Quad-Wavelength (755nm + 808nm + 940nm + 1064nm)
What It Is
Quad-wavelength systems combine four diode wavelengths (typically 755nm, 808nm, 940nm, and 1064nm) into a single device. However, there are two very different implementations of this concept.
Why It Matters
Context matters more than the number of wavelengths. Budget Chinese-manufactured machines (typically $2,000-$5,000 from Alibaba) cram all four wavelengths into a single handpiece firing simultaneously. The 940nm addition over tri-wavelength machines is a spec-sheet differentiator to stand out in a crowded market of cheap imports (the clinical benefit over a quality tri-wavelength system is negligible). Premium systems like the Sciton OMNI also offer four wavelengths (760nm, 810nm, 940nm, 1060nm), but as separate dedicated handpieces that clinicians select based on patient skin type and treatment area. That is wavelength selection, not wavelength stacking, a fundamentally different and clinically meaningful approach. The critical issue is never the number of wavelengths. It is the quality of engineering behind them. A $3,000 quad-wavelength machine from Alibaba has four wavelengths on paper, but the power output per wavelength, pulse control precision, beam uniformity, and cooling system quality are not comparable to a premium system. When a clinic advertises '4-wavelength laser', ask what brand and model they are using and whether the wavelengths are in separate handpieces or a single combined handpiece. If it is not from a recognized manufacturer, the extra wavelength is a marketing talking point, not a clinical advantage.
Ask Your Clinic
What is the brand and model of your 4-wavelength laser?

## Directions for this task
Write out the quad-wavelength laser text again from "Quad-Wavelength (755nm +" to "of this concept.", swapping "device" for "machine".

## Entries drawn from a collection
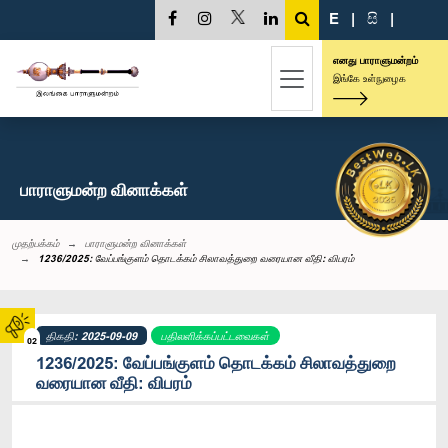
E
|
සි
|
எனது பாராளுமன்றம்
இங்கே உள்நுழைக
பாராளுமன்ற வினாக்கள்
முதற்பக்கம்
பாராளுமன்ற வினாக்கள்
1236/2025: வேப்பங்குளம் தொடக்கம் சிலாவத்துறை வரையான வீதி: விபரம்
திகதி: 2025-09-09
பதிலளிக்கப்பட்டவைகள்
02
1236/2025: வேப்பங்குளம் தொடக்கம் சிலாவத்துறை
வரையான வீதி: விபரம்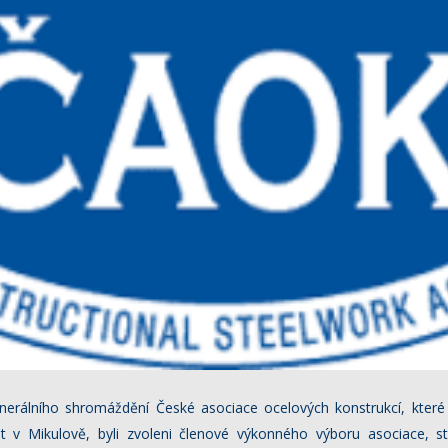
nerálního shromáždění České asociace ocelových konstrukcí, které 
t v Mikulově, byli zvoleni členové výkonného výboru asociace, st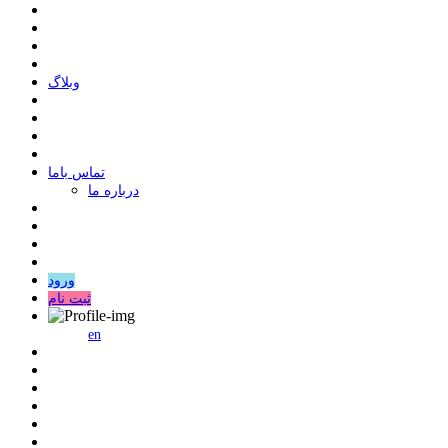
وبلاگ
ﺗﻤﺎﺱ ﺑﺎﻣﺎ
درباره ما
ورود
ثبت نام
en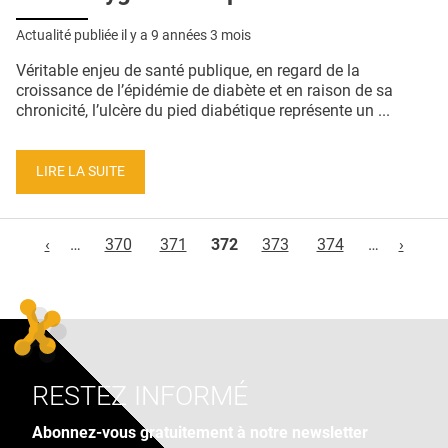
Actualité publiée il y a
9 années 3 mois
Véritable enjeu de santé publique, en regard de la
croissance de l’épidémie de diabète et en raison de sa
chronicité, l’ulcère du pied diabétique représente un ...
LIRE LA SUITE
Pages
‹
…
370
371
372
373
374
…
›
RESTEZ INFORMÉ
Abonnez-vous gratuitement à notre newsletter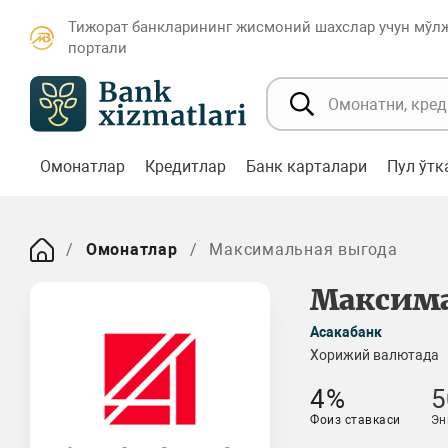
Тижорат банкларининг жисмоний шахслар учун мўл
портали
Омонатлар
Кредитлар
Банк карталари
Пул ўт
Омонатлар
Максимальная выгода
Максима
Асакабанк
Хорижий валютада
4%
5
Фоиз ставкаси
Эн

## Solution to this exercise
Quad-Wavelength (755nm + 808nm + 940nm + 1064nm)
What It Is
Quad-wavelength systems combine four diode wavelengths (typically 755nm, 808nm, 940nm, and 1064nm) into a single machine. However, there are two very different implementations of this concept.